Demographic history analysis based on posterior probabilities was conducted by ABC analysis to interpret the history of the genetic clusters detected in the phylogeography. Prior to this, we hypothesized that 4 scenarios were consistent with the demography of H. intermedius (Fig. 8c). The analysis results indicated that support for scenario 2 reached the highest level with a probability of 0.34 in direct approach (Fig. 8a) and 0.7577 in logistic approach (posterior probability, Table 4, Fig. 8b), whereas other models exhibited lower probability. Based on the demographic model, the scaled model values of effective population sizes varied greatly among regions: the population groups of PL had large population sizes (6.58e + 3), whereas the northern populations (NP) were smaller (6.53e + 3), and the southern population (SP) sizes was only 6.40e + 2(Table.4).
Morphology and phenotype-environment association
Analysis distinguished pronounced changes of shape associated with the bases of the dorsal and anal fins. Furthermore, the numbers of dorsal and anal fin rays showed a significant difference between the south groups and the remaining groups (P < 0.05), indicating the appearance of dramatic phenotypic difference which coincided with the genomic differentiation.

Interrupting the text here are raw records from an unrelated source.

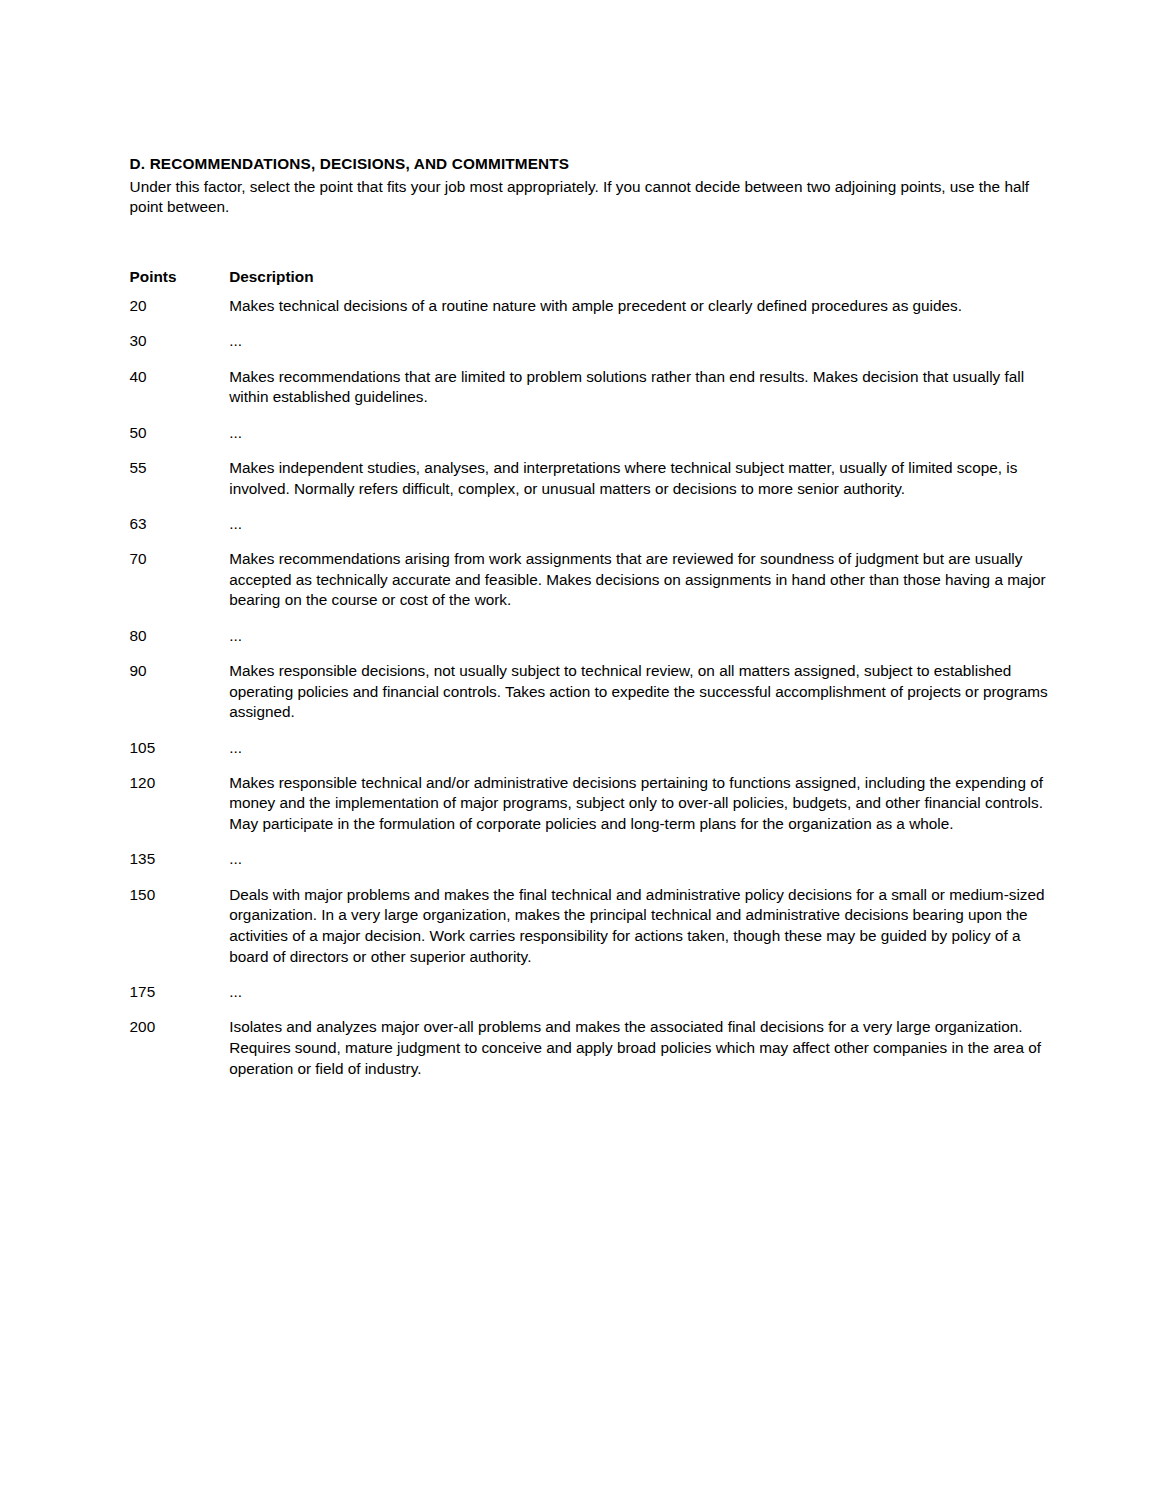D. RECOMMENDATIONS, DECISIONS, AND COMMITMENTS
Under this factor, select the point that fits your job most appropriately. If you cannot decide between two adjoining points, use the half point between.
| Points | Description |
| --- | --- |
| 20 | Makes technical decisions of a routine nature with ample precedent or clearly defined procedures as guides. |
| 30 | ... |
| 40 | Makes recommendations that are limited to problem solutions rather than end results. Makes decision that usually fall within established guidelines. |
| 50 | ... |
| 55 | Makes independent studies, analyses, and interpretations where technical subject matter, usually of limited scope, is involved. Normally refers difficult, complex, or unusual matters or decisions to more senior authority. |
| 63 | ... |
| 70 | Makes recommendations arising from work assignments that are reviewed for soundness of judgment but are usually accepted as technically accurate and feasible. Makes decisions on assignments in hand other than those having a major bearing on the course or cost of the work. |
| 80 | ... |
| 90 | Makes responsible decisions, not usually subject to technical review, on all matters assigned, subject to established operating policies and financial controls. Takes action to expedite the successful accomplishment of projects or programs assigned. |
| 105 | ... |
| 120 | Makes responsible technical and/or administrative decisions pertaining to functions assigned, including the expending of money and the implementation of major programs, subject only to over-all policies, budgets, and other financial controls. May participate in the formulation of corporate policies and long-term plans for the organization as a whole. |
| 135 | ... |
| 150 | Deals with major problems and makes the final technical and administrative policy decisions for a small or medium-sized organization. In a very large organization, makes the principal technical and administrative decisions bearing upon the activities of a major decision. Work carries responsibility for actions taken, though these may be guided by policy of a board of directors or other superior authority. |
| 175 | ... |
| 200 | Isolates and analyzes major over-all problems and makes the associated final decisions for a very large organization. Requires sound, mature judgment to conceive and apply broad policies which may affect other companies in the area of operation or field of industry. |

To explore the relationships between morphological traits and environmental heterogeneity, all the measured phenotypic and environmental parameters were conducted by RDA analysis (the redundancy analysis). After the Monte Carlo tests and the forward selection from RDA, water transparency, water temperature, and daily temperature range were selected as the key environmental variables which significantly influence morphological traits of H. intermedius (P < 0.05; Fig. 9a, b), but dissolved oxygen content also contribute to certainly influence on the traits with no significant p-value(p = 0.094 > 0.05). Ordination diagram of RDA displayed that the first two axes cumulatively explained 86.71% of the variance of the phenotype-environment relationship (Axes 1 and 2 modeled 53.7% and 33% of phenotype data respectively). Of the four variables, only water temperature was highly positively paralleled to the axis 1 of redundancy analysis, whereas daily temperature range, DO (dissolved oxygen) and transparency was negatively correlated with both axes. Axis 1 explained 53.7% of the total variability on the phenotype-environment relationship, while the second axis explained 33% of this variance in morphological traits (Table 5).
One main gradient along axis 1 was observed, linking to morphological data (Fig. 9a) and sites (Fig. 9b) being separated from three groups. The phenotypic traits such as dorsal and anal fins related to DTR and DO. While the UJAW(upper jaw length) and many other traits generally preferred warmer water, BW(body weight) and SL(standard length) were correlative with high transparency (Fig. 9a). In terms of sites, the plateau group performed a strong relationship with dissolved oxygen content, daily temperature range, while the southern group distribution was associated with the water temperature and JN population was admixed with the plateau group.